[c-nsp] Cisco ASA static tcp forwarding question

Joerg Mayer jmayer at loplof.de
Mon Dec 31 03:57:43 EST 2007


On Mon, Dec 31, 2007 at 08:15:17AM +0100, Garry wrote:
> Andy Dills wrote:
> > On Sat, 29 Dec 2007, Michael Smith wrote:
> > 
> >> Hello All:
> >>
> >> Is it possible to have a scenario where traffic coming in to a server  
> >> on either port 443 or port 80 is sent to the inside host only on port  
> >> 443?  Something like:
> >>
> >> static (inside,outside) tcp x.x.x.x https 192.168.1.1 https
> >> static (inside,outside) tcp x.x.x.x http 192.168.1.1 https
> >>
> >> The above commands don't work because a previous entry is seen when  
> >> trying to add the second so I'm curious if anyone has gotten this  
> >> working and how?  This configuration is on a 5510 running 8.0(3).
> > 
> > You have to have one-to-one correspondence, the IP/port outside/inside 
> > addresses cannot have multiple static bindings.

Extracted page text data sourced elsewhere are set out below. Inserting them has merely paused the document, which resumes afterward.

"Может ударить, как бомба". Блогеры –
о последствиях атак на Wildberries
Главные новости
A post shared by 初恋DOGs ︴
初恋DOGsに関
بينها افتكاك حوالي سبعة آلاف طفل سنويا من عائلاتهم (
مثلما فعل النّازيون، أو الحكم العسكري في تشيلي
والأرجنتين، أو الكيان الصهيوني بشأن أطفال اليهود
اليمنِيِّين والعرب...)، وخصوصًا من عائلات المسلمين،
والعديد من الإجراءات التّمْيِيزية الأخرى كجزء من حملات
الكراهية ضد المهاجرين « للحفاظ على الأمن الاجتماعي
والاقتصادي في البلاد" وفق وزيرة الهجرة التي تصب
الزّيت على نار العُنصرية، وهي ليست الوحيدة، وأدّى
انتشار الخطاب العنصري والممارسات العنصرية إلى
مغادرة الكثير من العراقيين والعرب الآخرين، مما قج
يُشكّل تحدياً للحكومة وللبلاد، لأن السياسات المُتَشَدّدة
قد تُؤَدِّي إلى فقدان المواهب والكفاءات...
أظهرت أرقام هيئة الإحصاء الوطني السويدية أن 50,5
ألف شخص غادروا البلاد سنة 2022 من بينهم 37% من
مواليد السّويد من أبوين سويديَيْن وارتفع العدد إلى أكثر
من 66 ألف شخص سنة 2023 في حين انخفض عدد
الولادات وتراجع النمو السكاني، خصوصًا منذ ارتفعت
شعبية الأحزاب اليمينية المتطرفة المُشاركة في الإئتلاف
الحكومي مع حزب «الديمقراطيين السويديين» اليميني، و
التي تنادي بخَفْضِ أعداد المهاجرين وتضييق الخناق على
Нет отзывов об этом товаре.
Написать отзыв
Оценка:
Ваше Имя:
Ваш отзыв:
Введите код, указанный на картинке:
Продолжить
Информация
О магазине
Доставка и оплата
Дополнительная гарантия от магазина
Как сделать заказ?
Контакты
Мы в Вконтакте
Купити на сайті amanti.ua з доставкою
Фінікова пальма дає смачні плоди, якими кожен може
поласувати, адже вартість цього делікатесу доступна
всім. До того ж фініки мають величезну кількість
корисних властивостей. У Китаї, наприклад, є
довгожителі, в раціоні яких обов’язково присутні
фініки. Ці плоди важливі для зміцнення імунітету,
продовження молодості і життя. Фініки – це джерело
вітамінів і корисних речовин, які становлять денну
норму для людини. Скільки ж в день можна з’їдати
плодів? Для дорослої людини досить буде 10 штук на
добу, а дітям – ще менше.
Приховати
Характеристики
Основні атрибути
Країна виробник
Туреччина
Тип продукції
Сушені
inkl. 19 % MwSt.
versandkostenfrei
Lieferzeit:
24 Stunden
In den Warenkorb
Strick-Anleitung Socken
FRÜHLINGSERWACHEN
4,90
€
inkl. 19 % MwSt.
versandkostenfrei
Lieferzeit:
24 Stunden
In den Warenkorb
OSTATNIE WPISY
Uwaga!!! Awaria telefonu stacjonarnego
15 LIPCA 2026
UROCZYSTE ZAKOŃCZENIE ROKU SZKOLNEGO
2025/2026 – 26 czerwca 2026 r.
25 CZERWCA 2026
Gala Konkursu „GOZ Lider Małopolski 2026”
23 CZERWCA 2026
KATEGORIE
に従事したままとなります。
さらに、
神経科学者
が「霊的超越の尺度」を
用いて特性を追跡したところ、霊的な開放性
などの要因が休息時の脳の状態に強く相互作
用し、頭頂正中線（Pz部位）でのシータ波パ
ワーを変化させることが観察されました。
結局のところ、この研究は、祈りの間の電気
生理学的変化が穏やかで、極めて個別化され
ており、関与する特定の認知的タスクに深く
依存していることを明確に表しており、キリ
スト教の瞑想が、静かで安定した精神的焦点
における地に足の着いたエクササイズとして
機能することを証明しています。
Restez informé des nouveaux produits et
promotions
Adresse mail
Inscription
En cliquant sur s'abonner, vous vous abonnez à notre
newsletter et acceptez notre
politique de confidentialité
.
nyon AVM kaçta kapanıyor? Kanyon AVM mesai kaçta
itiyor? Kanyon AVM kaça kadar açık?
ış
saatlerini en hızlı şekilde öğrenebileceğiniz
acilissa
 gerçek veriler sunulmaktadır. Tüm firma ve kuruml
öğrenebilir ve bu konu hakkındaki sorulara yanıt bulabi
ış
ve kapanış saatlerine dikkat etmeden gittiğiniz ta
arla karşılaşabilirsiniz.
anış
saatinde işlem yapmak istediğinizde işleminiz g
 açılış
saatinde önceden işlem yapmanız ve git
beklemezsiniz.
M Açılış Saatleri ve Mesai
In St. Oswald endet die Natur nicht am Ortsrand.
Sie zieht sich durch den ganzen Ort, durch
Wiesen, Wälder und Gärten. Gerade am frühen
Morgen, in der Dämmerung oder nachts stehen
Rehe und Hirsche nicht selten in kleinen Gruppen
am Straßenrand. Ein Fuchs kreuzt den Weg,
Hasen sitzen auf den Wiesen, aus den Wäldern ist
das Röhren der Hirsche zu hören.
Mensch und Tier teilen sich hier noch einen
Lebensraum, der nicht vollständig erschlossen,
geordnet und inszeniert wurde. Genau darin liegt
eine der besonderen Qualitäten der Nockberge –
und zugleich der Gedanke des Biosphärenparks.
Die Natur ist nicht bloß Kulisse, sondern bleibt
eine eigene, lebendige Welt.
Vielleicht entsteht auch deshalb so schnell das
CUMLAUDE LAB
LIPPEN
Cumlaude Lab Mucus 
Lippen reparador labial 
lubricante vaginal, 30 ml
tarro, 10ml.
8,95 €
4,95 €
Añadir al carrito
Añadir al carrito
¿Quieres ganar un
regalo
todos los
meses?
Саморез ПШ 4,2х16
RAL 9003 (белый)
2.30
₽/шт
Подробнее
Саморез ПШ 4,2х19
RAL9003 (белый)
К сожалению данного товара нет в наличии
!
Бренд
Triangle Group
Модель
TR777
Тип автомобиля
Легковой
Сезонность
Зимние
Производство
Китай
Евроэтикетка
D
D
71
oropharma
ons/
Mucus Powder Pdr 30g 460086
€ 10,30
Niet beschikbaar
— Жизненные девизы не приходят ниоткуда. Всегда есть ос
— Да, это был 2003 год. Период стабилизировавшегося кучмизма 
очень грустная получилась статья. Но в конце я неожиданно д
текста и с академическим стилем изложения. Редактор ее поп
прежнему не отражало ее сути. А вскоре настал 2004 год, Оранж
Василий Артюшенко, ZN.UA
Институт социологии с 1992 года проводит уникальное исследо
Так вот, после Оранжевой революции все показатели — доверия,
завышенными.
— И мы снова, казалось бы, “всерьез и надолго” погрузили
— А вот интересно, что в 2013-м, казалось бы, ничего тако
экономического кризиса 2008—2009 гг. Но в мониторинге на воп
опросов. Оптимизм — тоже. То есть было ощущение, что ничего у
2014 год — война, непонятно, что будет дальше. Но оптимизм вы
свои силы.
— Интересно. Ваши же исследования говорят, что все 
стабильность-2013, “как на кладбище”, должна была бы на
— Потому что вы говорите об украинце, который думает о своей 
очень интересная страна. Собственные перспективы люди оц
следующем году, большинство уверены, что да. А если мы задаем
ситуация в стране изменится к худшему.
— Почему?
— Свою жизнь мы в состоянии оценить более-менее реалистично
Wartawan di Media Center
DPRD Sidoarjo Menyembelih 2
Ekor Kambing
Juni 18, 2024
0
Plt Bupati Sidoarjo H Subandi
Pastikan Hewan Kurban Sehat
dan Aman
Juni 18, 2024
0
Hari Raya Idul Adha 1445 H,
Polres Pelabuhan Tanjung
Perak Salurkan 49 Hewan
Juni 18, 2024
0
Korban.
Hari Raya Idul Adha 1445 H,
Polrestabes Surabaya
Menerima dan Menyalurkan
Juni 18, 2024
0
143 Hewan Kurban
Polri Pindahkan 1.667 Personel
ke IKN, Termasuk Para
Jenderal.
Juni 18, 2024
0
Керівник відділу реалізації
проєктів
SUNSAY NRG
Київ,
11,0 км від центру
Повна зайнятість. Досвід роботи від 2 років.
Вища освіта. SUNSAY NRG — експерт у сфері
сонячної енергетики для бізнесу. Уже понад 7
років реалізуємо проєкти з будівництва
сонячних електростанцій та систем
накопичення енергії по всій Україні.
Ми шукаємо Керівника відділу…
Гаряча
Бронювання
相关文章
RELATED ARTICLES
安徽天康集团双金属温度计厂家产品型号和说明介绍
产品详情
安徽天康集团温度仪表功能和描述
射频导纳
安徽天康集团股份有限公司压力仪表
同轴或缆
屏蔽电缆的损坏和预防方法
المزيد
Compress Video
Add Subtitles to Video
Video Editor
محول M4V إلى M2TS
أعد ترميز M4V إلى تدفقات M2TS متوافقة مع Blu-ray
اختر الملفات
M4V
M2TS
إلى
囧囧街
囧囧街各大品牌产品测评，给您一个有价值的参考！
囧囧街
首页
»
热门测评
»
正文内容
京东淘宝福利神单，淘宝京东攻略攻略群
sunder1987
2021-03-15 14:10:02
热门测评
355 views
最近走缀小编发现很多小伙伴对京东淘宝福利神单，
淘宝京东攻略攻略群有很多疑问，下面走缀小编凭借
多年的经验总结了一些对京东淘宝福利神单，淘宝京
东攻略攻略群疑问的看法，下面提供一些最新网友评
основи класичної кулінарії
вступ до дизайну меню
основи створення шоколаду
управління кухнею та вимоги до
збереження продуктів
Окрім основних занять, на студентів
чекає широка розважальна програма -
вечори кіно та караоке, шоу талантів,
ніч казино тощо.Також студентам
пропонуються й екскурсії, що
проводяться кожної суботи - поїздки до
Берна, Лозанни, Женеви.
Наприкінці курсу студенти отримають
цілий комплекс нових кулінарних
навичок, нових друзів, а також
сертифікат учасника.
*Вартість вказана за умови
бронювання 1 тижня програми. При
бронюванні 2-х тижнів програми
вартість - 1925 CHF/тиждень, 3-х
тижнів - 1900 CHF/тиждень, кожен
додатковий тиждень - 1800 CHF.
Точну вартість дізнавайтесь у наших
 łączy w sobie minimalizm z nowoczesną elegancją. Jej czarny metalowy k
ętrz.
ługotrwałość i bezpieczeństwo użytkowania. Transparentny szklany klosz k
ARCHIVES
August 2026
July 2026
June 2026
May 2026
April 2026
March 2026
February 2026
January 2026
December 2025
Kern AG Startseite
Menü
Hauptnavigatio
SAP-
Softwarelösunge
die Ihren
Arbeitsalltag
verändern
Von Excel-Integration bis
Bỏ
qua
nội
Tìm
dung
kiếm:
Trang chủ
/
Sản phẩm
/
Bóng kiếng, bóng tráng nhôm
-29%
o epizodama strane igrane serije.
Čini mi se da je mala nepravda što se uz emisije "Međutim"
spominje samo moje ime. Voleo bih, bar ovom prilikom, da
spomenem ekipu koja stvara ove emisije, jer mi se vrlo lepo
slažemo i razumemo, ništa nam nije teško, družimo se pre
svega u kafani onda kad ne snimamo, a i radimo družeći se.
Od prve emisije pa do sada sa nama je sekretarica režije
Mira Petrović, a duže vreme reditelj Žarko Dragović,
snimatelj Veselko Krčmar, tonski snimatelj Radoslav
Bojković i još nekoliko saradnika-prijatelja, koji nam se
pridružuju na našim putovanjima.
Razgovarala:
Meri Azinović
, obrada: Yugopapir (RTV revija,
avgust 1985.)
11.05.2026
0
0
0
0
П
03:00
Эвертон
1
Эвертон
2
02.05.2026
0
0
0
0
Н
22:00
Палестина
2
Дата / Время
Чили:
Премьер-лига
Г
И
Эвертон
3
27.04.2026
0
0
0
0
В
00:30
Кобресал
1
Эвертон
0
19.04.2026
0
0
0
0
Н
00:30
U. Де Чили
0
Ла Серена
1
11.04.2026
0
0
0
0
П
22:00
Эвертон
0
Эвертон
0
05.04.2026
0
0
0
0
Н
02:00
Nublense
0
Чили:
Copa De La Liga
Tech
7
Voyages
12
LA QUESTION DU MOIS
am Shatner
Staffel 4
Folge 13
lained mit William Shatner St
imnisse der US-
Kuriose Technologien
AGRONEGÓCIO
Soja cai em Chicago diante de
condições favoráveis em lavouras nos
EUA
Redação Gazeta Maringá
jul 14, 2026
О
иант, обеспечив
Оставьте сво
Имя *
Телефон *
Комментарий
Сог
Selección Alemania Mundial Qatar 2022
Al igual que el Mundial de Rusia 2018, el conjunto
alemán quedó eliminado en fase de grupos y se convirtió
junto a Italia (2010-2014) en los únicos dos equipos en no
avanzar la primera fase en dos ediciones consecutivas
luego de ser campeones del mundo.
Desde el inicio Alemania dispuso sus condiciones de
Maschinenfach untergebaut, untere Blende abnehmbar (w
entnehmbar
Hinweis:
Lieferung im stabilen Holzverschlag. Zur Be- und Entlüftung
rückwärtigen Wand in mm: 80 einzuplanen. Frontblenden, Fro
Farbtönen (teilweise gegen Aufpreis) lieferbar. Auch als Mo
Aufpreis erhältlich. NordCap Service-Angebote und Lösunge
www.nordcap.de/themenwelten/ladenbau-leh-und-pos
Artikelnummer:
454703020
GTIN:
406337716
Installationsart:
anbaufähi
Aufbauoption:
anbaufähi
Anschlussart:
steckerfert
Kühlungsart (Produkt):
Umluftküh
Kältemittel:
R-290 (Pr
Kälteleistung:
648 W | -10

Otherwise, the ASA wont 
> > know which rule to use on the reply packets.
> 
> I was burned by this in a customer setup, too ... kinda sucks that the
> shining, new ASA isn't able to do what even simple iptables in Linux
> (among others, INCLUDING the regular router IOS) can manage ... after
> all, the firewall does use flows already to identify whether a packet
> may return through the firewall ...
> 
> I just hope Cisco gets to work soon to clean up some of the "white
> spots" still left in the ASA IOS ... e.g., route-maps are implemented,
> but only half ... I have at least two customers waiting for the ability
> to do decent policy routing on the ASA without having to put another
> router in front of it ...

Well, the PIX/ASA only supports PAT from higher security to lower
security interface. You are looking for PAT in the opposite direction
(because that's what this requirement ends up to be).

 Ciao
     Joerg
-- 
Joerg Mayer                                           <jmayer at loplof.de>
We are stuck with technology when what we really want is just stuff that
works. Some say that should read Microsoft instead of technology.